Monday, February 25, 2008

Computer Vision based getsure recognition for an augmented reality interface

This paper presents a computer vision based gesture recognition method for augmented reality interface. The presented work can recognize a 3D pointing gesture, a click gesture and five static gestures which are used to interact with the objects in the augmented reality setup.

It is stated that to interact in the virtual environment, system should be able to select the object by pointing towards it and selecting it by clicking. As such for any such system it is important to these two features as the primary features. To make the pointing gesture intuitive, they are using the index finger as the pointer. They are also using some of the basic gestures, very different from each other, shown in the figure below:

By constraining the users to perform the gesture in one plane they are restricting the problem to 2D though it is 3D in nature and it is stated that after some trails users were able to adapt to the constraint without much difficulty.

As a first step, system involves segmentation of the fingers so that they can be distinguished from the place holder objects. For this they have used color cue to segment out the skin from the other objects. In order to deal with the issues of intensity and illumination changes, they are using the color space which is invariant to illumination changes i.e. normalized RGB space (chromaticity). In this space different objects form different clusters. These clusters are used to frame the confidence eclipse, by measuring the mean and the covariance matrices and distance of the chromaticity of the pixel is measured in terms of mahalanobis distance and thus we obtain different labels for different chromaticity value pixels.The predetermined size blob is then labeled as the hand and small blobs which are actually misclassification objects are discarded. The pixels in the hand blob which are missing are filled up using the morphological operators. To take care of the dynamic range issues, only pixels with certain minimum intensity are considered for the process. On the higher end the pixels which have at least one channel with 255, are discarded.

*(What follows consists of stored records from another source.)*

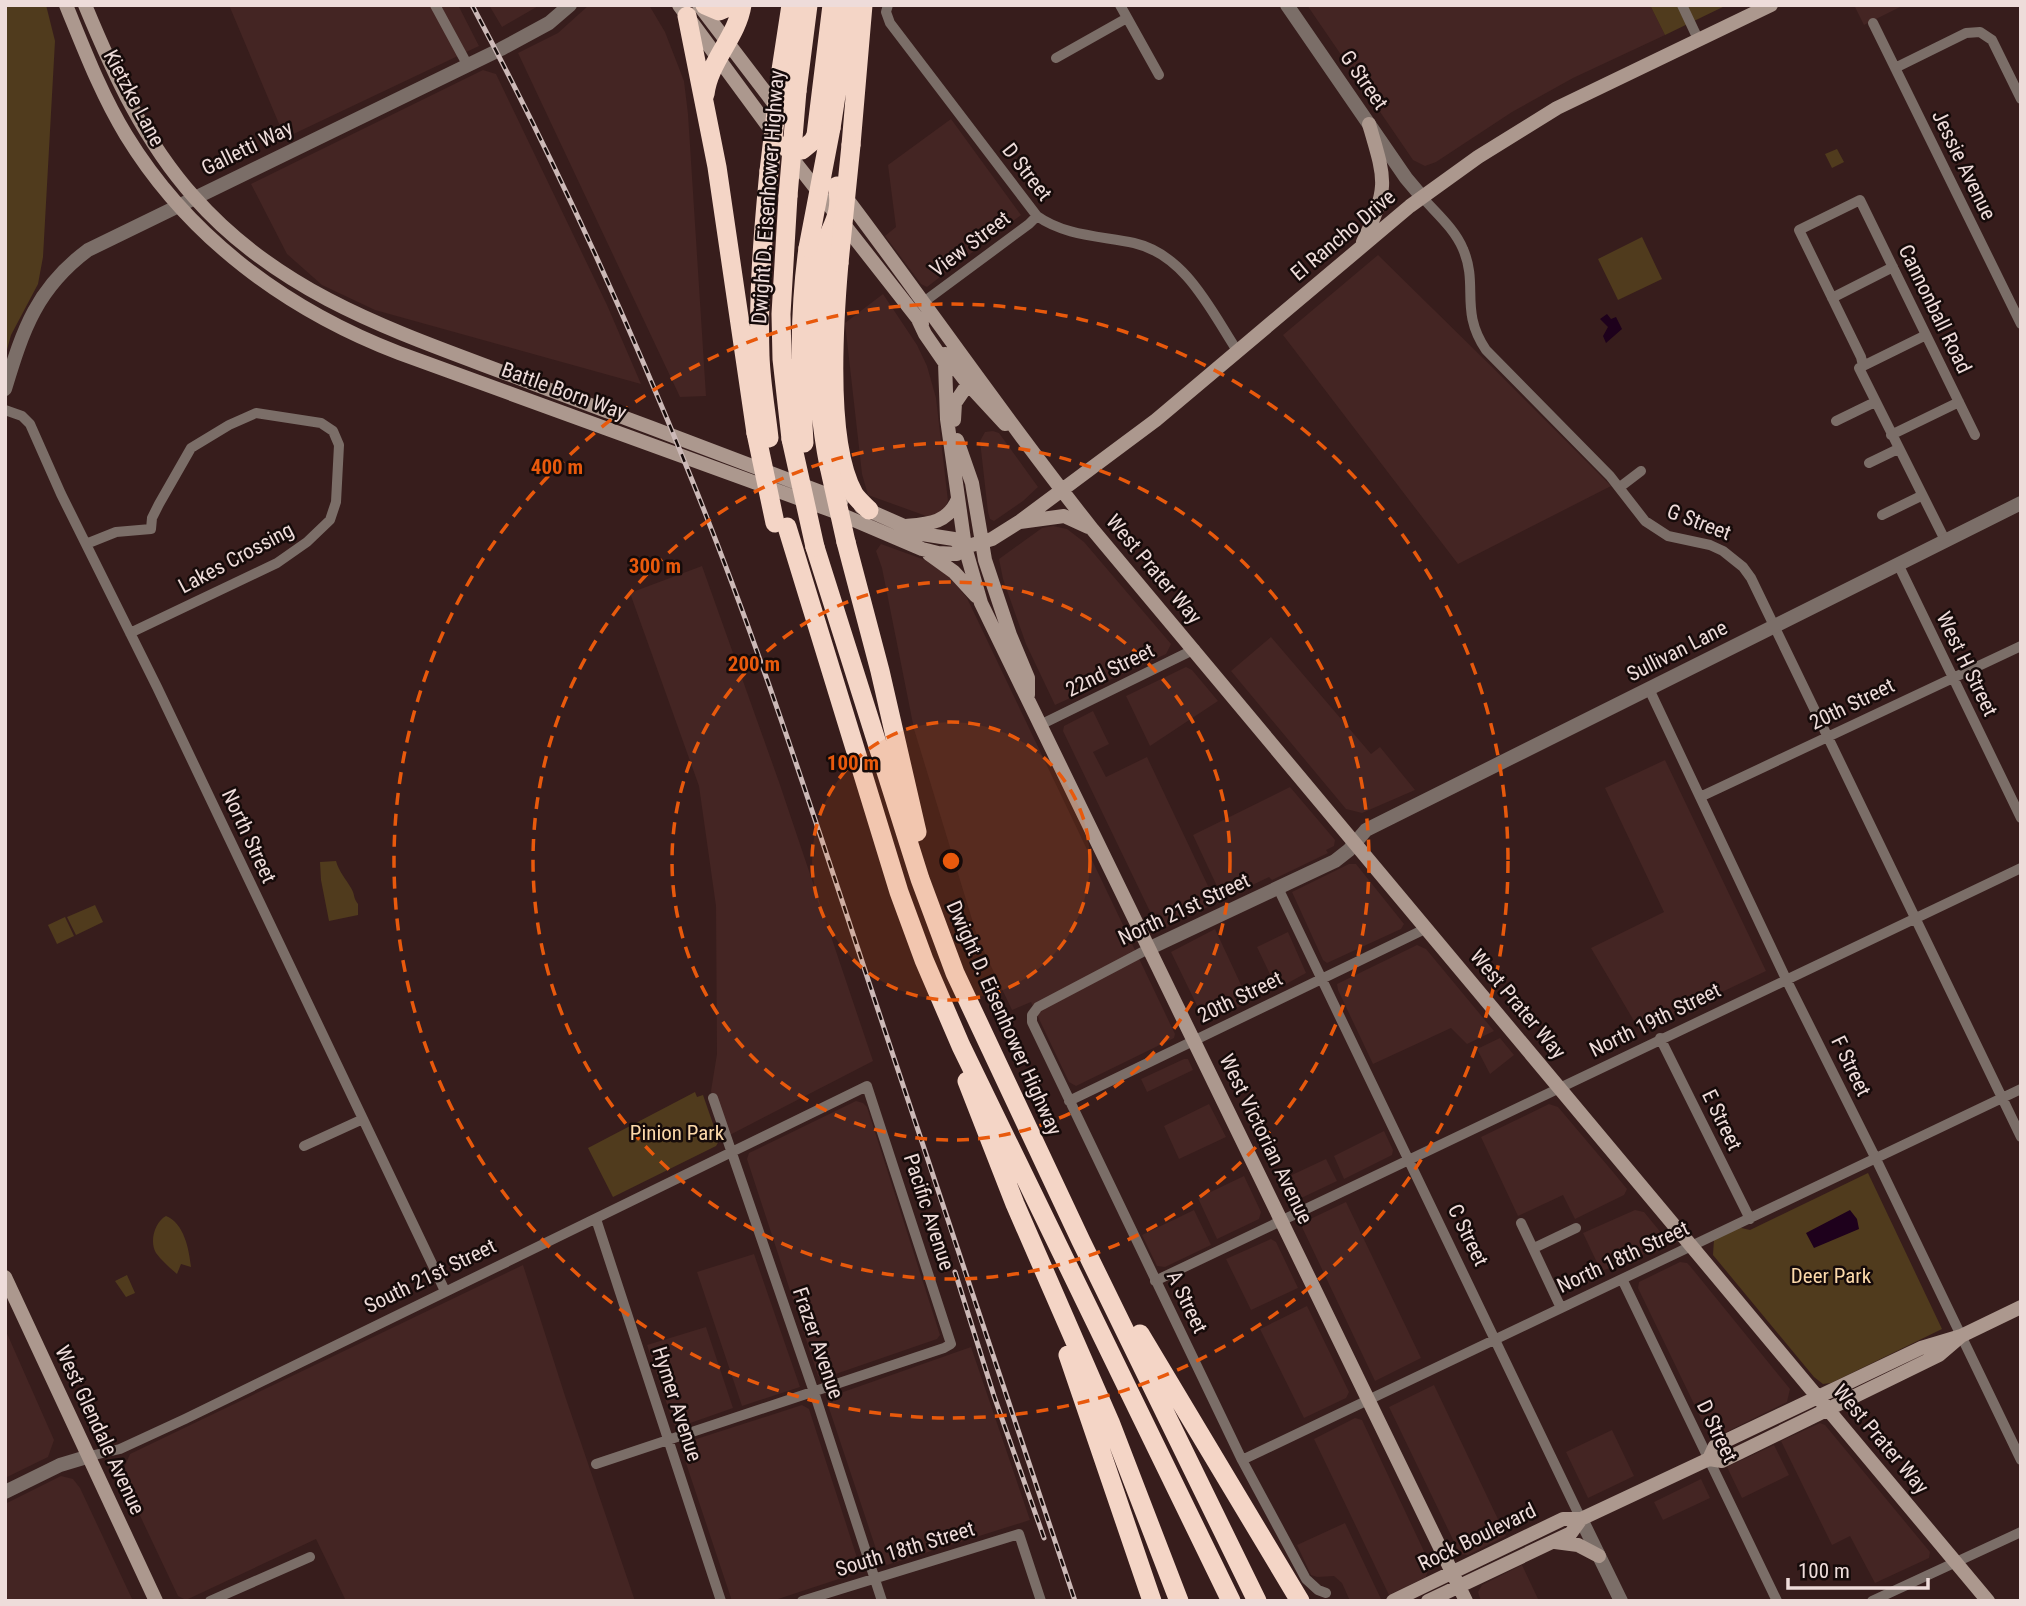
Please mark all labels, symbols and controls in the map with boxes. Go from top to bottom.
street label: Kietzke Lane [99,46,169,150]
street label: G Street [1335,46,1393,114]
street label: Dwight D. Eisenhower Highway [747,69,789,325]
street label: Jessie Avenue [1927,106,2001,224]
street label: Galletti Way [198,116,297,180]
street label: D Street [997,139,1057,205]
street label: El Rancho Drive [1286,184,1400,286]
street label: View Street [925,206,1015,282]
street label: Cannonball Road [1894,241,1976,377]
street label: Battle Born Way [498,357,630,425]
text: 400 m [531,455,583,479]
street label: G Street [1664,499,1734,545]
street label: West Prater Way [1101,509,1207,629]
street label: Lakes Crossing [174,518,298,598]
text: 300 m [629,554,681,578]
street label: West H Street [1931,608,2003,720]
street label: Sullivan Lane [1623,615,1731,687]
street label: 22nd Street [1062,638,1158,702]
text: 200 m [728,652,780,676]
street label: 20th Street [1806,673,1898,735]
text: 100 m [827,751,879,775]
street label: North Street [217,785,281,887]
centre of rings [939,849,963,873]
street label: North 21st Street [1114,868,1254,950]
street label: Dwight D. Eisenhower Highway [941,897,1067,1139]
street label: West Prater Way [1465,944,1571,1064]
street label: 20th Street [1194,966,1286,1028]
street label: North 19th Street [1586,978,1724,1062]
street label: F Street [1826,1032,1876,1100]
street label: West Victorian Avenue [1215,1050,1318,1228]
street label: E Street [1697,1086,1747,1154]
park label: Pinion Park [630,1121,725,1145]
street label: Pacific Avenue [899,1151,959,1274]
street label: C Street [1443,1200,1493,1270]
street label: North 18th Street [1553,1216,1693,1298]
street label: South 21st Street [360,1234,500,1318]
park label: Deer Park [1791,1264,1872,1288]
street label: A Street [1162,1267,1212,1337]
street label: Frazer Avenue [788,1284,848,1402]
street label: West Glendale Avenue [50,1342,150,1518]
street label: Hymer Avenue [647,1344,707,1464]
street label: West Prater Way [1828,1379,1934,1499]
street label: D Street [1692,1396,1742,1466]
street label: Rock Boulevard [1414,1498,1540,1576]
street label: South 18th Street [833,1516,977,1582]
scale bar [1788,1546,1928,1590]
text: 100 m [1798,1559,1850,1583]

Since each gesture can be recognized by the number of fingers, they have used polar transformation and the number of concentric circle to measure the number of fingers lying in the each radius. The click gesture is the movement of the thumb and they are using the bounding box measure to determine if the thumb has moved or not by measuring the bounding boxes of the series of frames.

Discussion:

I chose this paper as I thought it would be nice to talk about the role of gestures in the augmented reality. This was a very simple paper and with very simple gestures that they are recognizing. The good part is their hand segmentation approach and some new ideas in term of augmented reality office which have come in some of the discussions. I did not like that though they claimed that they are recognizing 3D gestures, but by constraining users to move in a plane they forced the problem to simpler 2D. I believe that their recognition approach, based on counting fingers cannot work in 3D as the occlusion between the fingers will give ambiguous recognition results. However, I liked the approach they have presented, as by using such a system, interacting in a design meeting would be much interactive and less confusing.

1 comment:

Paul Taele said...

I'm not particular too fond of their recognition system. Based on the work this paper did, it might make a great argument against using a vision-based approach. As Brandon and Aaron brought up in their blogs, I feel that a glove-based approach for the limited gesture set and constraints in their paper would fare better.